# WHAT YOU WILL DO
Pull out every line below word for word, but leave the pictures out of your answer.
=== THE RECORDS ===
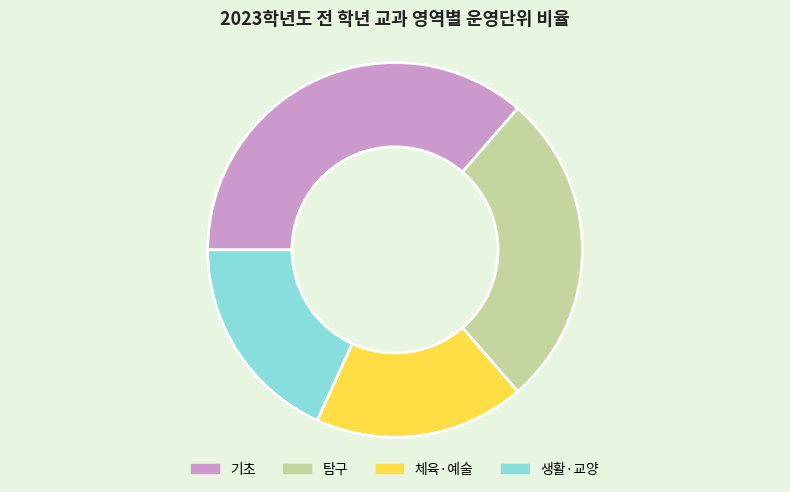

Is it true that 체육·예술 is 18% of the pie?

True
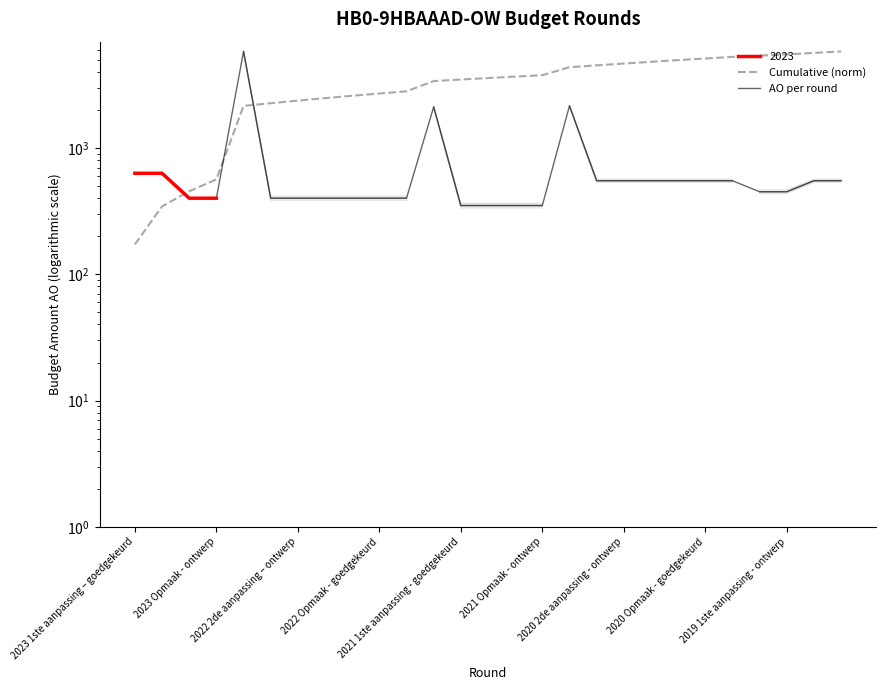

Rank the series at 2022 2de aanpassing – ontwerp from highest to lowest value.

Cumulative (norm), AO per round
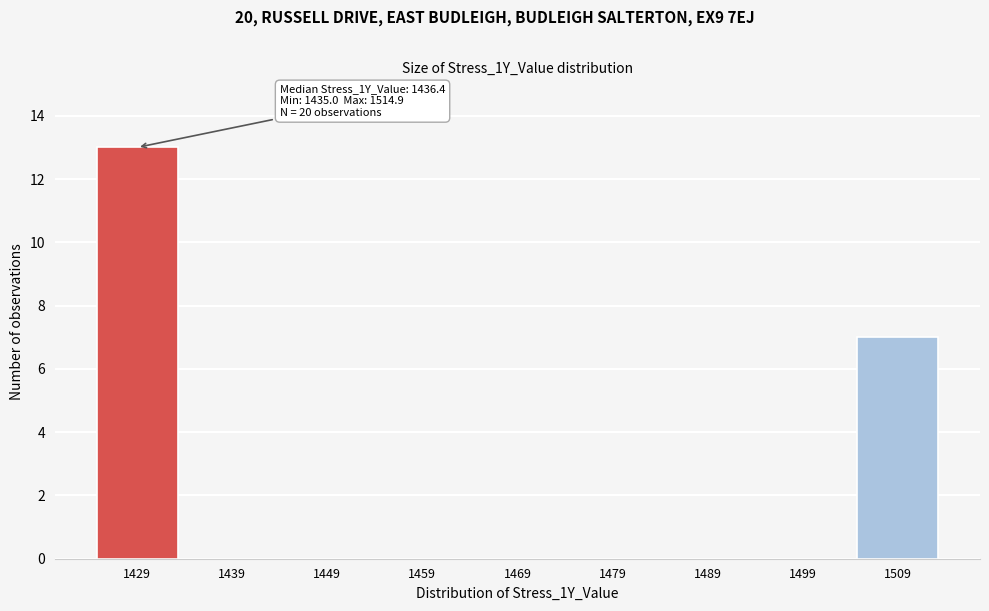

Reading left to right, what are all the values shown in this chart?

1429=13	1439=0	1449=0	1459=0	1469=0	1479=0	1489=0	1499=0	1509=7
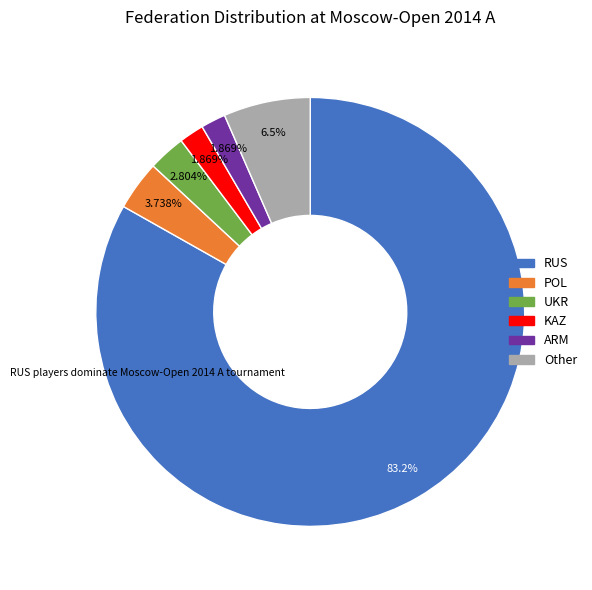

How many slices are in this pie chart?

6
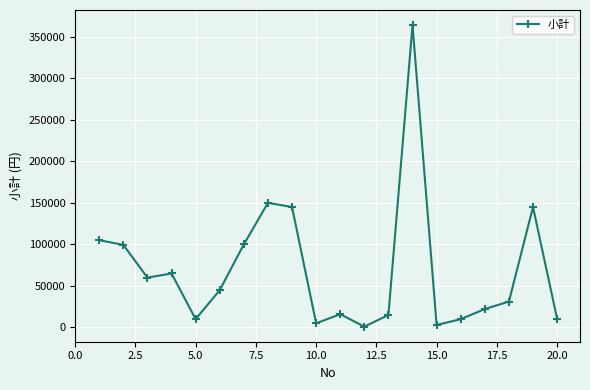

How many interior local peaks (higher than both neighbors) does the data have?

5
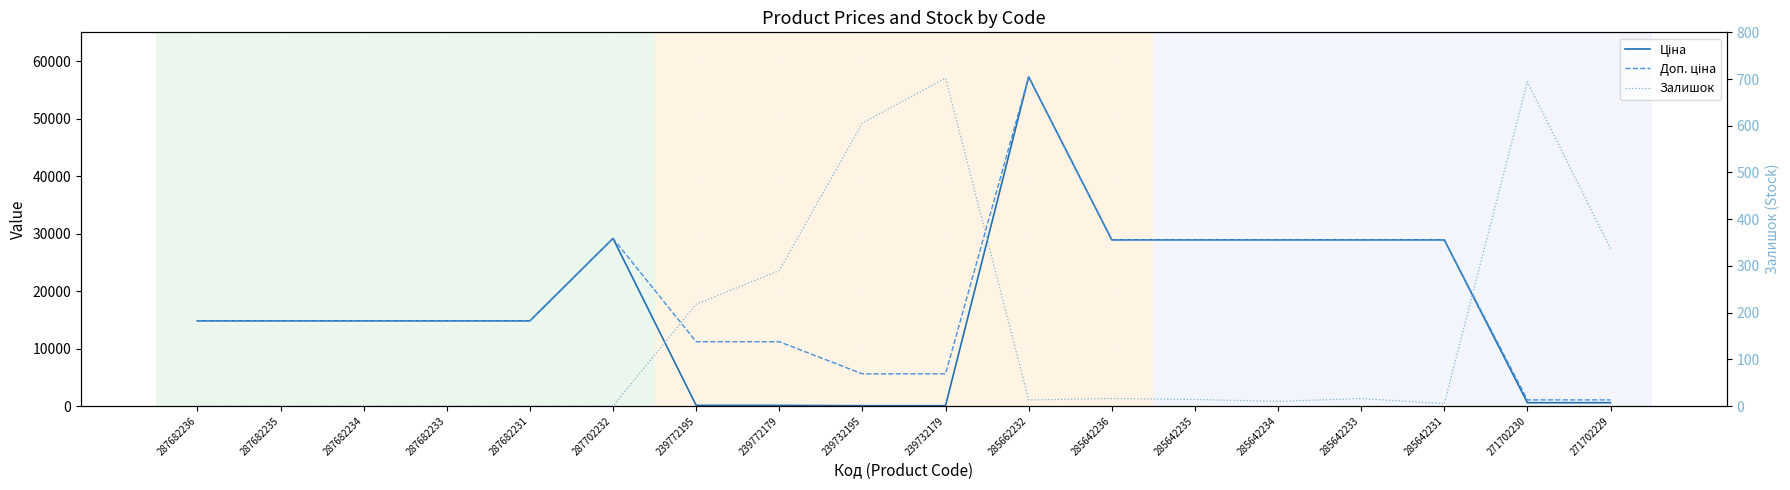

Is the value of Ціна at 285642236 greater than the value of Доп. ціна at 285642236?

No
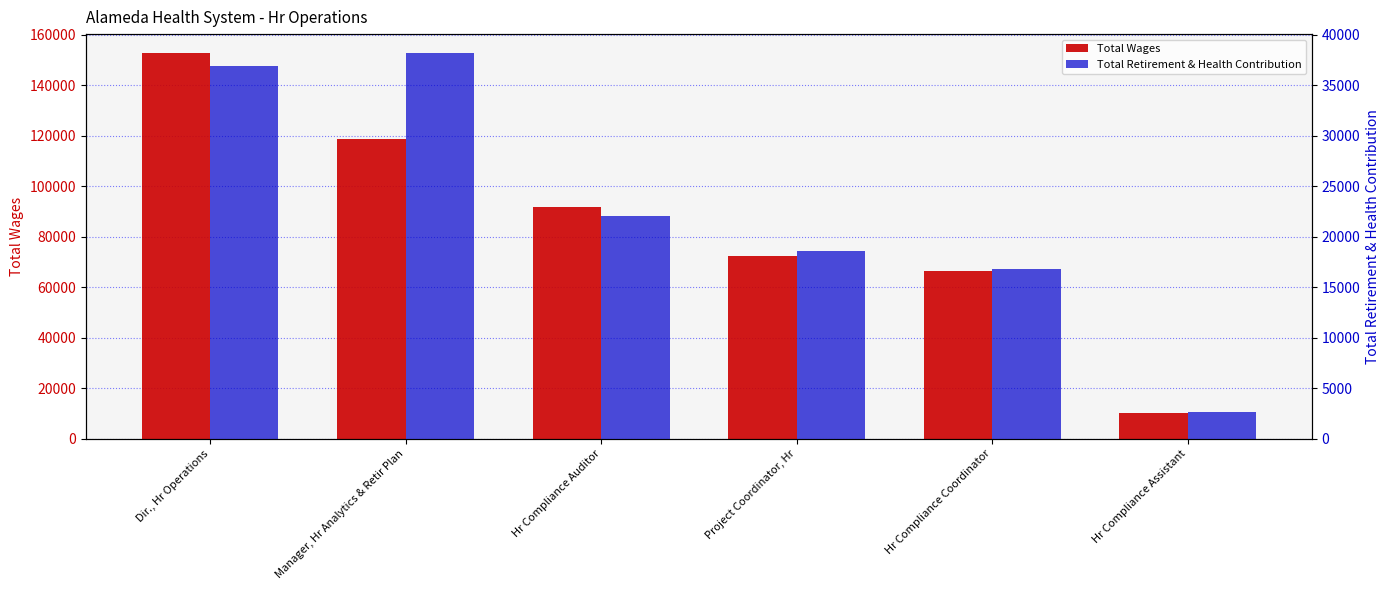

How many bars are there in each group?

2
===
# RESULT OF THE EXERCISE
Is it true that 체육·예술 is 18% of the pie?

True

Rank the series at 2022 2de aanpassing – ontwerp from highest to lowest value.

Cumulative (norm), AO per round

Reading left to right, what are all the values shown in this chart?

1429=13	1439=0	1449=0	1459=0	1469=0	1479=0	1489=0	1499=0	1509=7

How many slices are in this pie chart?

6

How many interior local peaks (higher than both neighbors) does the data have?

5

Is the value of Ціна at 285642236 greater than the value of Доп. ціна at 285642236?

No

How many bars are there in each group?

2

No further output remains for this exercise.